Excerpts from a dataset:
- - -

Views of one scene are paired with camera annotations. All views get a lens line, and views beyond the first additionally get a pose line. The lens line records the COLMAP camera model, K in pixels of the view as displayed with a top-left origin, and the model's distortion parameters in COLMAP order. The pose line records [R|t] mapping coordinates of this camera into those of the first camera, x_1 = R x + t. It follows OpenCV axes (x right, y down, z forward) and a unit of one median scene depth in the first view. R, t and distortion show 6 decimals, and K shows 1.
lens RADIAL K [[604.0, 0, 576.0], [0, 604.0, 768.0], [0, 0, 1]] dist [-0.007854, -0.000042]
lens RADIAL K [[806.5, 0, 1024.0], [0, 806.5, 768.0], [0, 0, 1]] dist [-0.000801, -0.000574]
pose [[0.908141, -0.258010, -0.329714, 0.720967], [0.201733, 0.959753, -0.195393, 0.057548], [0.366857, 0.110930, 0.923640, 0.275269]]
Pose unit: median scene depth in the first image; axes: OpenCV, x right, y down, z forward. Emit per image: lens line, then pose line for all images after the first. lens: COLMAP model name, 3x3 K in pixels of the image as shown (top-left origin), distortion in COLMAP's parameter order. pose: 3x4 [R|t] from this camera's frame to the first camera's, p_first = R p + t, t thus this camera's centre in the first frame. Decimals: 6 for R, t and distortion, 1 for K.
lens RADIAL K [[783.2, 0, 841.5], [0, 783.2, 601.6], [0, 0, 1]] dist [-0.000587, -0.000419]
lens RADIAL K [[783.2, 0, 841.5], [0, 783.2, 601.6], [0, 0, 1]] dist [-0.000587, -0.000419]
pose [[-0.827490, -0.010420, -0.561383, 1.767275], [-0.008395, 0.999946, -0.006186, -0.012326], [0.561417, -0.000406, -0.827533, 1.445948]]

- - -

Copy out the records once more, with nothing altered.

### Completed task
Views of one scene are paired with camera annotations. All views get a lens line, and views beyond the first additionally get a pose line. The lens line records the COLMAP camera model, K in pixels of the view as displayed with a top-left origin, and the model's distortion parameters in COLMAP order. The pose line records [R|t] mapping coordinates of this camera into those of the first camera, x_1 = R x + t. It follows OpenCV axes (x right, y down, z forward) and a unit of one median scene depth in the first view. R, t and distortion show 6 decimals, and K shows 1.
lens RADIAL K [[604.0, 0, 576.0], [0, 604.0, 768.0], [0, 0, 1]] dist [-0.007854, -0.000042]
lens RADIAL K [[806.5, 0, 1024.0], [0, 806.5, 768.0], [0, 0, 1]] dist [-0.000801, -0.000574]
pose [[0.908141, -0.258010, -0.329714, 0.720967], [0.201733, 0.959753, -0.195393, 0.057548], [0.366857, 0.110930, 0.923640, 0.275269]]
Pose unit: median scene depth in the first image; axes: OpenCV, x right, y down, z forward. Emit per image: lens line, then pose line for all images after the first. lens: COLMAP model name, 3x3 K in pixels of the image as shown (top-left origin), distortion in COLMAP's parameter order. pose: 3x4 [R|t] from this camera's frame to the first camera's, p_first = R p + t, t thus this camera's centre in the first frame. Decimals: 6 for R, t and distortion, 1 for K.
lens RADIAL K [[783.2, 0, 841.5], [0, 783.2, 601.6], [0, 0, 1]] dist [-0.000587, -0.000419]
lens RADIAL K [[783.2, 0, 841.5], [0, 783.2, 601.6], [0, 0, 1]] dist [-0.000587, -0.000419]
pose [[-0.827490, -0.010420, -0.561383, 1.767275], [-0.008395, 0.999946, -0.006186, -0.012326], [0.561417, -0.000406, -0.827533, 1.445948]]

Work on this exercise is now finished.